## EXERCICES PROPOSÉS:
a. Dans l'article sur la contrefaçon au Havre, recopiez tout le passage qui va de "En 2011, trois" jusqu'à "destruction des produits.".
b. D'après l'article sur la contrefaçon au Havre, combien de paires de baskets les trois conteneurs interceptés au port en 2011 contenaient-ils ?

## TEXTE SOURCE:
··········

Un événement marquant anime les douanes du port du Havre en ce début de mois de juin : près de 38.000 paires de baskets contrefaites, saisies il y a déjà quinze ans, sont enfin détruites. C'est le résultat d'une lutte acharnée contre ce fléau. Silvana, en charge des marchandises saisies, supervise le départ des palettes de chaussures, empaquetées dans du plastique noir, depuis un lieu secret près du port.
"Les saisies sont quotidiennes, tant de contrefaçons que de produits non conformes. On trouve surtout des chaussures, du textile et même des pièces automobiles. Absolument tout peut être contrefait," note une agente des douanes.
En tant que principal port à conteneurs de France, avec 3,2 millions de conteneurs par an, Le Havre a enregistré environ 1,2 million de produits contrefaits en 2025, parmi les 20,2 millions saisis dans tout le pays. Les douaniers ont récupéré 118.000 fausses Crocs, 95.000 imitations de Lego et 50.000 cubes ressemblant à des Rubik's Cube, selon Anthony, inspecteur des douanes.
Des milliers de chaussures déchiquetées
"Tant que quelque chose peut être fabriqué à bas coût, il y aura contrefaçon," souligne Anthony, en notant que ce phénomène touche principalement le luxe, les articles de sport, et même des produits du quotidien comme des dentifrices.

En 2011, trois conteneurs avions été interceptés au port, contenant 37.800 paires de baskets d'une valeur de 2 millions d'euros. La suite a vu l'importateur français finalement condamné à une amende totale d'environ 1,56 million d'euros et trois ans de prison.
"Jamais je n'ai vu de sanctions aussi strictes. C'est un cas exceptionnel," se félicite l'inspecteur qui a dirigé la destruction des produits.
Dans un centre de destruction, des grues se chargent de broyer les chaussures, qui ne pourront pas réintégrer le circuit commercial. "Les produits contrefaits sont totalement prohibés," ajoute Anthony.
Un phénomène massif
En 2024, 21,47 millions de produits de contrefaçon ont été saisis en France, selon l'Union des Fabricants (Unifab), représentant une valeur de plus de 645 millions d'euros. Valérie Brochet, responsable à la direction des douanes, affirme que "la contrefaçon est un problème mondial en forte expansion ces dernières années."
"Les contrefacteurs ciblent les produits recherchés par les consommateurs. Ce phénomène est nuisible pour l'économie et la société," ajoute la cheffe de section.

··········

## ENTRÉES FOURNIES:
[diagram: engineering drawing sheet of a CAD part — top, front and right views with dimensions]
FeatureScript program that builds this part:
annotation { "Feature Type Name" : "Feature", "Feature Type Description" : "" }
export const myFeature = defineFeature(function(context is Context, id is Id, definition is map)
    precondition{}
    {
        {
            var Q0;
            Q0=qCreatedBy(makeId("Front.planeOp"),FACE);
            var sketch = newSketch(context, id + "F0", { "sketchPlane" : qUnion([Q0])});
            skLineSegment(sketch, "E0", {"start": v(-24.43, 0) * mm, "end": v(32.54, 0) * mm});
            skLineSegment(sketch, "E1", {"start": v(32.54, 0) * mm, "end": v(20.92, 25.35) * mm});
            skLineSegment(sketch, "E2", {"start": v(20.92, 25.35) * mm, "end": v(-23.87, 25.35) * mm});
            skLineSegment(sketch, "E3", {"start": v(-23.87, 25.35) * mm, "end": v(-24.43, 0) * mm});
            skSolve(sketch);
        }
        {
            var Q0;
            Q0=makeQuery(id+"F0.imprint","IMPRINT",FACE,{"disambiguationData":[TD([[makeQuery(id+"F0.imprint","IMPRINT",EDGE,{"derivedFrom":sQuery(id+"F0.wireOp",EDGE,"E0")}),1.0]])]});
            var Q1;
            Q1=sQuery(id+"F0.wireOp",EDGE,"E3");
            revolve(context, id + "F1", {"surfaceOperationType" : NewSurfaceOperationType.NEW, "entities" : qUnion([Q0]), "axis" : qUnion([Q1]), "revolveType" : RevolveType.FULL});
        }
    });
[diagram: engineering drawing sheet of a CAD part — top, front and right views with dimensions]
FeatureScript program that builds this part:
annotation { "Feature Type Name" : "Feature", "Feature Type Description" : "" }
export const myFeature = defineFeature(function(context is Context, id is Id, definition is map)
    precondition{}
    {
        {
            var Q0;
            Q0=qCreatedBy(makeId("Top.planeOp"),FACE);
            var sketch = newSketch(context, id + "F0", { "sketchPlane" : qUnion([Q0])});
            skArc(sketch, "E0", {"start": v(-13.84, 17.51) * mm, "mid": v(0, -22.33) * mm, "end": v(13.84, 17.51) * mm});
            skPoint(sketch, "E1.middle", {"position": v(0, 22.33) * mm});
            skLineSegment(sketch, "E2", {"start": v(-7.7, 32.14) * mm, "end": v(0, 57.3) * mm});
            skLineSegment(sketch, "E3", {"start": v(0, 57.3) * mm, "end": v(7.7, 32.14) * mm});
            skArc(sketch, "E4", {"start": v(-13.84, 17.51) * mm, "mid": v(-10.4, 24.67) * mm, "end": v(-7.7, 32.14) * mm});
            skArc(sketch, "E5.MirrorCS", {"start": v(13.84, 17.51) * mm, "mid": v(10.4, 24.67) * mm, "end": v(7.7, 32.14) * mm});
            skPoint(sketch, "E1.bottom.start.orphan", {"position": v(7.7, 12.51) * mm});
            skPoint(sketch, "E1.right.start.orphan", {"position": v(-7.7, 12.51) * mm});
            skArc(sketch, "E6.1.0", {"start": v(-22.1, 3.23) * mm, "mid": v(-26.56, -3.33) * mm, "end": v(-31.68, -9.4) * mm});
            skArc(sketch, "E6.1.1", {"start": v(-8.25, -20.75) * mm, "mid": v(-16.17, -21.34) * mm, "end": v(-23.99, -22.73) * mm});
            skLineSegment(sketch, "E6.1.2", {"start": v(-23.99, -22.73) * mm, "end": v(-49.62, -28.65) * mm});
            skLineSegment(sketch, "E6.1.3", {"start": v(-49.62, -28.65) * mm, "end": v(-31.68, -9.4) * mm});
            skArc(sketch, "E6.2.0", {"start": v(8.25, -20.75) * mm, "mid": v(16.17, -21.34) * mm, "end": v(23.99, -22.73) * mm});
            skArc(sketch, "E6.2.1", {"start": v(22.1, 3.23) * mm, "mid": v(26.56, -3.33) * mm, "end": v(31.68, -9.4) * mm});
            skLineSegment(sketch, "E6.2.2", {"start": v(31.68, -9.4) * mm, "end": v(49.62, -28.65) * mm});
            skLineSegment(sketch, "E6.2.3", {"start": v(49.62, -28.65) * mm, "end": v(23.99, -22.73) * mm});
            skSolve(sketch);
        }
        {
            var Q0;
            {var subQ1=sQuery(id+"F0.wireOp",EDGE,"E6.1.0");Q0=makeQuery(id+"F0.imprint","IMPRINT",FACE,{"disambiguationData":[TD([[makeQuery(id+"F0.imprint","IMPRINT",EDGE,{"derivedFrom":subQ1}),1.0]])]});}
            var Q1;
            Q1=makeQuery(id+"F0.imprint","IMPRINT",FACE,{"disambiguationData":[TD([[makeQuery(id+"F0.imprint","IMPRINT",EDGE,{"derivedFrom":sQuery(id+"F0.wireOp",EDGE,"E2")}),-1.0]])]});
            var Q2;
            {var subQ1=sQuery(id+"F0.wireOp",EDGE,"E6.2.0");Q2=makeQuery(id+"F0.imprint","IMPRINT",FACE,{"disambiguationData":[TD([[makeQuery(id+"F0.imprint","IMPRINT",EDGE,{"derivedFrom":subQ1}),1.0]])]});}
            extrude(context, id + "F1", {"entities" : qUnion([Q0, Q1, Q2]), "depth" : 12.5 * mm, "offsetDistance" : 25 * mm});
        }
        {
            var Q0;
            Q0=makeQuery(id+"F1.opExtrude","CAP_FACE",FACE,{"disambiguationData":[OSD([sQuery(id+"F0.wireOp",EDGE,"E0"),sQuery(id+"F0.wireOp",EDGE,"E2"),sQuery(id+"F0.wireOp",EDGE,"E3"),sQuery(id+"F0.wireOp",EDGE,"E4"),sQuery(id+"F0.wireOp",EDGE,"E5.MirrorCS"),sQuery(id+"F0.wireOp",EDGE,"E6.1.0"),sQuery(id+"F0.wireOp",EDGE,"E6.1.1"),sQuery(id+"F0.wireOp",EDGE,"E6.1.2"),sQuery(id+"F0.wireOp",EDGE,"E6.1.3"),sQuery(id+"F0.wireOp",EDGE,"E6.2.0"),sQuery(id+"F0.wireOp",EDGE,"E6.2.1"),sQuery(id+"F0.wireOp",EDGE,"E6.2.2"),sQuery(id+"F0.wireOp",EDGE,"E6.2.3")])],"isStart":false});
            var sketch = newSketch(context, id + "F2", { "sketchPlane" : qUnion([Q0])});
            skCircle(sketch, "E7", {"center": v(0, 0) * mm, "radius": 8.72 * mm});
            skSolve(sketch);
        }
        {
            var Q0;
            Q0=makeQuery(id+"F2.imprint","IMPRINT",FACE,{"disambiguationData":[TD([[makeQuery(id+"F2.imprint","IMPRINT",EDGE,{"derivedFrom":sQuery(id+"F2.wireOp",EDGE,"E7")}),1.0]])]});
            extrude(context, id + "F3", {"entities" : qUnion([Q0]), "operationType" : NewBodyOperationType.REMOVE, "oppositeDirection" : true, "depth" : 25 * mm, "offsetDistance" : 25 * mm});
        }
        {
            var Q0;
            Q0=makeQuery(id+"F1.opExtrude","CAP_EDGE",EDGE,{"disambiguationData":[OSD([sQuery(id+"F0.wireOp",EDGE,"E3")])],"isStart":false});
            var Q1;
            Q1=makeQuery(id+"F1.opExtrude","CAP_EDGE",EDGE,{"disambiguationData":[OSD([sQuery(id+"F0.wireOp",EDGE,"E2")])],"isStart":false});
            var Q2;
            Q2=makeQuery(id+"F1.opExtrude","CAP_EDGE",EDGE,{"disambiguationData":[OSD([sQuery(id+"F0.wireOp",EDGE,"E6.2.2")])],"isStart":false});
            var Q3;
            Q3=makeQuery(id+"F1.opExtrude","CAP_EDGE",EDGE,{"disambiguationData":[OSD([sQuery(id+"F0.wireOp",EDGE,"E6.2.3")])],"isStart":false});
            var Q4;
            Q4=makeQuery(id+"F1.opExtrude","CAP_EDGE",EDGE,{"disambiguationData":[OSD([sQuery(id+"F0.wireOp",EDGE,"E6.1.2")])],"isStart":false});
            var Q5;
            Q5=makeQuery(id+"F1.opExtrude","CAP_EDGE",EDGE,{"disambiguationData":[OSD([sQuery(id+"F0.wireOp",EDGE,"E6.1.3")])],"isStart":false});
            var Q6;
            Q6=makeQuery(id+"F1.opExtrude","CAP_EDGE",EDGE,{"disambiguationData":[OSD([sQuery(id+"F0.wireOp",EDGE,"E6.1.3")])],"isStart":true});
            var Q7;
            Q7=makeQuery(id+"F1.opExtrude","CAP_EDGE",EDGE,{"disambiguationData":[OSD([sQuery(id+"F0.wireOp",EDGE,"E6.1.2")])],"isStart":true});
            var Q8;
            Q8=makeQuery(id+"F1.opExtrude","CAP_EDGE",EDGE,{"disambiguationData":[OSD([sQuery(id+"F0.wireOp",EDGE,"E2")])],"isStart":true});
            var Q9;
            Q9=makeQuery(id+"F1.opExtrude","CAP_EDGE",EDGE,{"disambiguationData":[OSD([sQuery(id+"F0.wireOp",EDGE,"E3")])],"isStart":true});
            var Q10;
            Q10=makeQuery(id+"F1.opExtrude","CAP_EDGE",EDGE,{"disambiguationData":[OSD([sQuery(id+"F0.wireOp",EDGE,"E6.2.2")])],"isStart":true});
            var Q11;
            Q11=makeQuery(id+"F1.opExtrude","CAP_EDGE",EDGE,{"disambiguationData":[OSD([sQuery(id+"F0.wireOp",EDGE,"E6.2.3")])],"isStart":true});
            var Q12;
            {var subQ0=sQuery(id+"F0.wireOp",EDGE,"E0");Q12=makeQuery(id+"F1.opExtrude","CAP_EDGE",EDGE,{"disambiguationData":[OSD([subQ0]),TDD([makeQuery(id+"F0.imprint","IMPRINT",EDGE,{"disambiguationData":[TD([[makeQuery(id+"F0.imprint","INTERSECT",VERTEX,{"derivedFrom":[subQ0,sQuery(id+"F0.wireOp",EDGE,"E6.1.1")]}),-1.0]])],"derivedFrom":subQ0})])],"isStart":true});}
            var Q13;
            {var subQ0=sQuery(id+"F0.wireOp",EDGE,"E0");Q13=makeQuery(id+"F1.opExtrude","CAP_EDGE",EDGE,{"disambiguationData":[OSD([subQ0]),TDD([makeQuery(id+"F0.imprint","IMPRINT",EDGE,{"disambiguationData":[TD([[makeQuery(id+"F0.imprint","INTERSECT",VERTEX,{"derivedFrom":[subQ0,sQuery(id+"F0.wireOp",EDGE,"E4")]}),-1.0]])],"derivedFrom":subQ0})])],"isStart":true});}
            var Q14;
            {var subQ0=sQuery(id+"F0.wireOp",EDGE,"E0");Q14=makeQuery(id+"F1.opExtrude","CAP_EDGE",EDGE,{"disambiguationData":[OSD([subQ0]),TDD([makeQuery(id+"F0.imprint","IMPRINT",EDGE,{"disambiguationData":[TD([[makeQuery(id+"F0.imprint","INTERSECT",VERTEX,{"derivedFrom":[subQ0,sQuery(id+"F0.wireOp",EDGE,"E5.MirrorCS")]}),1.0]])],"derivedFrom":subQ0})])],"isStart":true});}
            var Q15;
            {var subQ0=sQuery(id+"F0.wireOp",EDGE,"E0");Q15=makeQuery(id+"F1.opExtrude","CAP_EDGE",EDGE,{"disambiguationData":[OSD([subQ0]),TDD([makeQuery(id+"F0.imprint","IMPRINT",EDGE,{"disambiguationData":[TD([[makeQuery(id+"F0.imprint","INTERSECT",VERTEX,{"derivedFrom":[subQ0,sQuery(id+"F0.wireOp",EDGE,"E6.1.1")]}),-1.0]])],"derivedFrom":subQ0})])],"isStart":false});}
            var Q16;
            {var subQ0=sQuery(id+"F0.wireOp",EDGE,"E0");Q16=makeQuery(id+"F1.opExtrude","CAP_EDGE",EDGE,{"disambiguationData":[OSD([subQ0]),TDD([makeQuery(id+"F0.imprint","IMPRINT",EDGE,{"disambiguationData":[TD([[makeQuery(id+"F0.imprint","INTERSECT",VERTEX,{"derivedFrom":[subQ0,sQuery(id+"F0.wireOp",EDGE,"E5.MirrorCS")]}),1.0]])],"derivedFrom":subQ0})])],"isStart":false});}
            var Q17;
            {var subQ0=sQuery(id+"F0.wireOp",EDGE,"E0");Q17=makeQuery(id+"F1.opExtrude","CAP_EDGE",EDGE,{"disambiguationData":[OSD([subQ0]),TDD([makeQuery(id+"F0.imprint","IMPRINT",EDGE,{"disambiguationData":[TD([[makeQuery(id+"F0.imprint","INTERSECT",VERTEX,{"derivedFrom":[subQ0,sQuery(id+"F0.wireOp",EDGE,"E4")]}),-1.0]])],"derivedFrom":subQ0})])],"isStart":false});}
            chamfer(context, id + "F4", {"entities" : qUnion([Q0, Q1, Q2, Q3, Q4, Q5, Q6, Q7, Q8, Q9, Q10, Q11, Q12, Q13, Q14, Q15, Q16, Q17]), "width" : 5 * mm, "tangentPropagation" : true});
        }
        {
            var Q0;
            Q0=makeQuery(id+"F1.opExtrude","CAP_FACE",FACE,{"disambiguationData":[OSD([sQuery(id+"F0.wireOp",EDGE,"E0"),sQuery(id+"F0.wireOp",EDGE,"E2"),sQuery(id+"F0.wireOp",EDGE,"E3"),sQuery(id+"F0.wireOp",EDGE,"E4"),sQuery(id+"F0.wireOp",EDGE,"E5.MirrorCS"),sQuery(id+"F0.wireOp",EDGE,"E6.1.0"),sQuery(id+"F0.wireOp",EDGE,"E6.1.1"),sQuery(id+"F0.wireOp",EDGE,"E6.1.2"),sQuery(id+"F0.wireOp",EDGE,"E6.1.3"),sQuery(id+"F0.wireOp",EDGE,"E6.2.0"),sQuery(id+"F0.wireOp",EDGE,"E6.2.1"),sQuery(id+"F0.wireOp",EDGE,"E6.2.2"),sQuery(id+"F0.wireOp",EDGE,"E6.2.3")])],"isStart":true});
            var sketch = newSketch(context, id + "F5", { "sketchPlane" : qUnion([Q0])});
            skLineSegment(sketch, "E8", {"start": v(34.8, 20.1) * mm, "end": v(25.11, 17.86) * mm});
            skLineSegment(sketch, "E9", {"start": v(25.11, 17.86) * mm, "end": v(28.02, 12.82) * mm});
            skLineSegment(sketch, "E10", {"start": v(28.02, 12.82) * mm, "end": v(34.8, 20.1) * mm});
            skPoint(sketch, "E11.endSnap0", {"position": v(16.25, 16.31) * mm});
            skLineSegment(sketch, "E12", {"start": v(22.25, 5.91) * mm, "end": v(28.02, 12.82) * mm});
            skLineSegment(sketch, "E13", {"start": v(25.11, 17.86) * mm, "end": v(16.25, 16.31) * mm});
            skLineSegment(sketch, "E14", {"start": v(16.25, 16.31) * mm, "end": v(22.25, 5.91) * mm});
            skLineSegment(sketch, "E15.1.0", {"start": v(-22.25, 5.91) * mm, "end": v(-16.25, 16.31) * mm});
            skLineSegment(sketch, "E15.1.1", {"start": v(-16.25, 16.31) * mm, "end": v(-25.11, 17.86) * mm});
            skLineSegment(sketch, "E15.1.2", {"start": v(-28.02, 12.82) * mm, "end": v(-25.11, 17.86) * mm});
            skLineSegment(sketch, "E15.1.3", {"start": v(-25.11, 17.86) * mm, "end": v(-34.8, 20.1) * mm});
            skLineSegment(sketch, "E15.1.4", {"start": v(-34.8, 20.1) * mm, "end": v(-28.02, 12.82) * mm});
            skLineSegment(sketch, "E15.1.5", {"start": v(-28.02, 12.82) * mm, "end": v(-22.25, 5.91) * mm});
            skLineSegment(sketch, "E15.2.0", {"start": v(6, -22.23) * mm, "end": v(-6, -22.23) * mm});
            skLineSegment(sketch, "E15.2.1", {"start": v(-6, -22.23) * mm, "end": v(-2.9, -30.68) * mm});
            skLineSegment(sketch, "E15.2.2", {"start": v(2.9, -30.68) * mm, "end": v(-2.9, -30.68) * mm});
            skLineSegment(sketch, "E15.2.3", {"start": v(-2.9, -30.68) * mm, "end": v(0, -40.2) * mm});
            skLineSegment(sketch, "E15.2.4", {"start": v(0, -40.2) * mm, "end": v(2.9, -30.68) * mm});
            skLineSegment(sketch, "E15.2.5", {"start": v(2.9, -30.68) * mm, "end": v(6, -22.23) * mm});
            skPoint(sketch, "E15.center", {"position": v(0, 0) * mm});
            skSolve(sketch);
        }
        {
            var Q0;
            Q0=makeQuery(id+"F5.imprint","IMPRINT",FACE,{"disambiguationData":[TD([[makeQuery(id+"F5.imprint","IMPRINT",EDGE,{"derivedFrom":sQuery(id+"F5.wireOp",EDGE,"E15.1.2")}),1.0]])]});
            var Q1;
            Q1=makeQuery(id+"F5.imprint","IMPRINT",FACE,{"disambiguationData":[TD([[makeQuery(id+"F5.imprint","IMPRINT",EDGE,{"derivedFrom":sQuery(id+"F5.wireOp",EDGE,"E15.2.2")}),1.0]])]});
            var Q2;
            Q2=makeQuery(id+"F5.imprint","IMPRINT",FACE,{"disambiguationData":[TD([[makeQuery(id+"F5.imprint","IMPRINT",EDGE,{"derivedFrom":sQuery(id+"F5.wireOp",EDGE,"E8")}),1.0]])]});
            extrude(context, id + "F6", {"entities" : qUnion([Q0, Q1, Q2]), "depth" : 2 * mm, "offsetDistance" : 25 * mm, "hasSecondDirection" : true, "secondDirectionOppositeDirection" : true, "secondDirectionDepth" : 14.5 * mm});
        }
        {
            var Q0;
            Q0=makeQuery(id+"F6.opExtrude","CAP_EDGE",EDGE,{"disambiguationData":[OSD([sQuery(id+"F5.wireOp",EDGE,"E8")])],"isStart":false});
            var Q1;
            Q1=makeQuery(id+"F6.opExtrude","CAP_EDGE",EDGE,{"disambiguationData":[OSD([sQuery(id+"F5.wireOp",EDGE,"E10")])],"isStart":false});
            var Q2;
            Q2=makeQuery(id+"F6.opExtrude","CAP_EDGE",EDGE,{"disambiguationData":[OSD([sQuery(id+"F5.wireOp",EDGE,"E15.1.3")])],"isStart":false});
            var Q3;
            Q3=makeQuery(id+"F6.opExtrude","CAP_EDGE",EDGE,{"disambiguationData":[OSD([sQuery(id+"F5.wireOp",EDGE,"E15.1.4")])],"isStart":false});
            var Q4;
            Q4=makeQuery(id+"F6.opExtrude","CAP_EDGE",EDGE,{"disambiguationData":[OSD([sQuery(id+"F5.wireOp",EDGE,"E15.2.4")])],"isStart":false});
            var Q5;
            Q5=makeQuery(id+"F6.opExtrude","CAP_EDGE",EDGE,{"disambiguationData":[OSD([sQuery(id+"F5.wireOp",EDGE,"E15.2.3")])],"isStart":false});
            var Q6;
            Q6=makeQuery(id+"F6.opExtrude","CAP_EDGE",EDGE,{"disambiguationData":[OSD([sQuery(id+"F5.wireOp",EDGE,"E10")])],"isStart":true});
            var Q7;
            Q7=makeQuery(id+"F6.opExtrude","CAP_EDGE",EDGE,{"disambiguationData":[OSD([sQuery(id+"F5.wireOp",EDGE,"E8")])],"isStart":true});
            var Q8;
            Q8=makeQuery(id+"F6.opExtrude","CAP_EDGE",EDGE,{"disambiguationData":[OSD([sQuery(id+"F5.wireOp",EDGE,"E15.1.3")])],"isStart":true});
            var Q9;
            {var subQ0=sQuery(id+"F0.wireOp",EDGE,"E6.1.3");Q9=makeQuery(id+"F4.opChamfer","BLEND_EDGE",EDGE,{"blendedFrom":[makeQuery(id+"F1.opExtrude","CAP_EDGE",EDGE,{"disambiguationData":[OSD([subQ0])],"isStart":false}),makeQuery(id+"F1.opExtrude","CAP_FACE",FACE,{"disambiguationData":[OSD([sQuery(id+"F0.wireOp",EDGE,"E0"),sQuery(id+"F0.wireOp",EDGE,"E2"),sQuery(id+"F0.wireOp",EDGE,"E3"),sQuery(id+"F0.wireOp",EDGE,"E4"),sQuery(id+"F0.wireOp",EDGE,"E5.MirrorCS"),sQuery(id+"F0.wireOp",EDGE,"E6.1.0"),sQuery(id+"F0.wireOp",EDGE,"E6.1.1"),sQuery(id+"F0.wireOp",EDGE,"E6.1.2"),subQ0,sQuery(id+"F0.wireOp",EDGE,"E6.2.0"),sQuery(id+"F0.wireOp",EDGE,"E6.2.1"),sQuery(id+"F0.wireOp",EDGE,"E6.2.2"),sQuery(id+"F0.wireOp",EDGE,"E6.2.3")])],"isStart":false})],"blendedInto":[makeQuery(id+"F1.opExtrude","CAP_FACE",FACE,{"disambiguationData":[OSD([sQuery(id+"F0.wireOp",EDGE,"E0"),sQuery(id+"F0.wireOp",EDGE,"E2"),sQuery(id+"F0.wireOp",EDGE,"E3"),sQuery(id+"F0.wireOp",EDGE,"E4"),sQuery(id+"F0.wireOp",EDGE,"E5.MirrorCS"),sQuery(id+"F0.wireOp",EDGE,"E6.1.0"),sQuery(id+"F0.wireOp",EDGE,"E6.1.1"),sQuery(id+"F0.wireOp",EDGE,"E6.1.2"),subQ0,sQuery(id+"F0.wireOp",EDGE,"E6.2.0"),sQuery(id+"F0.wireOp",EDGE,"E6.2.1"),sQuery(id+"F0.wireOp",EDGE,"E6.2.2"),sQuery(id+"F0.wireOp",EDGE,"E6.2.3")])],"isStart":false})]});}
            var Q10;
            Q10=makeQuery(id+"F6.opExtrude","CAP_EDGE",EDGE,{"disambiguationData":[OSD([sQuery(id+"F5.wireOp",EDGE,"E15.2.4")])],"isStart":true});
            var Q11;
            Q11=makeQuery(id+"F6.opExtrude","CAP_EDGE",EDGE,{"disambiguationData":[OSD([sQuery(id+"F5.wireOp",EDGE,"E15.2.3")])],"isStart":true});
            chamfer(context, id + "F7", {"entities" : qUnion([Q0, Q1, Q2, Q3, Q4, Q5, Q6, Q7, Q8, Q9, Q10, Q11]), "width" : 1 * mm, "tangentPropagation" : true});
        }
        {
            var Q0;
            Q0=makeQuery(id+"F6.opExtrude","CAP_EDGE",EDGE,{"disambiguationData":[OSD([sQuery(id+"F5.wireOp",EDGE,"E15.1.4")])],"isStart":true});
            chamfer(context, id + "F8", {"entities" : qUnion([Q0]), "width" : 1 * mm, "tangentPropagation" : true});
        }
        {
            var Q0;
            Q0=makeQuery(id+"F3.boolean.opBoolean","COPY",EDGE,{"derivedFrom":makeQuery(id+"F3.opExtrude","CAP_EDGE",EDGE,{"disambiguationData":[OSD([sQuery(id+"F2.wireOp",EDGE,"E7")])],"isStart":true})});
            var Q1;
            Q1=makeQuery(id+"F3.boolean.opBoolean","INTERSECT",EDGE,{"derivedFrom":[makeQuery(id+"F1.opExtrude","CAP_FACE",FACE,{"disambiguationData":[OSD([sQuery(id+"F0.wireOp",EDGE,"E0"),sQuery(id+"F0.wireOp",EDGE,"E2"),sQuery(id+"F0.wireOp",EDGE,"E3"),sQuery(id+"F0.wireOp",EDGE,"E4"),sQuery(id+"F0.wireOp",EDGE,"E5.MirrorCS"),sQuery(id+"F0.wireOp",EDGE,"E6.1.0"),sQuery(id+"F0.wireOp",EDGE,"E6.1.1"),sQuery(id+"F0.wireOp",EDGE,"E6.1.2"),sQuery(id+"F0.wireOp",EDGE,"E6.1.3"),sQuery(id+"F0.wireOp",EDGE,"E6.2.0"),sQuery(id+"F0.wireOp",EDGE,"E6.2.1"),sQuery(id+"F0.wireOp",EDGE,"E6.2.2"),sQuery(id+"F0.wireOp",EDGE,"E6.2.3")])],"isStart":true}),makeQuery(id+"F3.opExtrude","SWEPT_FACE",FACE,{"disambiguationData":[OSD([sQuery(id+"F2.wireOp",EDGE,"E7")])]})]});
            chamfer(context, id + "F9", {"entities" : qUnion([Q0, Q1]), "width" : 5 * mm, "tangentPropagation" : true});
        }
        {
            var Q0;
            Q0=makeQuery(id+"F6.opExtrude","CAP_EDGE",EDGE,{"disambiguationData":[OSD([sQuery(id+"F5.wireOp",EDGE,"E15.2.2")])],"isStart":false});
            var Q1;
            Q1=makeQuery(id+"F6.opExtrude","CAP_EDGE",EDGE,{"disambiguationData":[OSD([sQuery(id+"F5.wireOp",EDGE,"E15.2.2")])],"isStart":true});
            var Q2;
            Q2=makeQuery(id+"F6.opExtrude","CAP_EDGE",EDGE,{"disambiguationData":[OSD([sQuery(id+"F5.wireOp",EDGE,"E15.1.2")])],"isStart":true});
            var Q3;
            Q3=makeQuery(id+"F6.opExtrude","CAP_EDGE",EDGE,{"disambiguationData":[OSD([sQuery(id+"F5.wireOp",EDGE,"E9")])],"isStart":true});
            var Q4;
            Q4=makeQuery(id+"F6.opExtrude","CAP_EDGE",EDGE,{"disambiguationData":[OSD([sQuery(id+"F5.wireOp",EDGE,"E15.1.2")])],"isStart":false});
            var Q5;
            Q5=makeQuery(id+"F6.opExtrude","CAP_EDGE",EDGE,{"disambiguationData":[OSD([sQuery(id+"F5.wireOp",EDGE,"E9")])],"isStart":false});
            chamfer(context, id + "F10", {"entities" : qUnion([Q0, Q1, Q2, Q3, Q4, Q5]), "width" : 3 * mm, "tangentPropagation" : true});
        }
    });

··········

## RÉPONSES AUX TÂCHES:
a.
En 2011, trois conteneurs avions été interceptés au port, contenant 37.800 paires de baskets d'une valeur de 2 millions d'euros. La suite a vu l'importateur français finalement condamné à une amende totale d'environ 1,56 million d'euros et trois ans de prison.
"Jamais je n'ai vu de sanctions aussi strictes. C'est un cas exceptionnel," se félicite l'inspecteur qui a dirigé la destruction des produits.

b. 37.800 paires de baskets.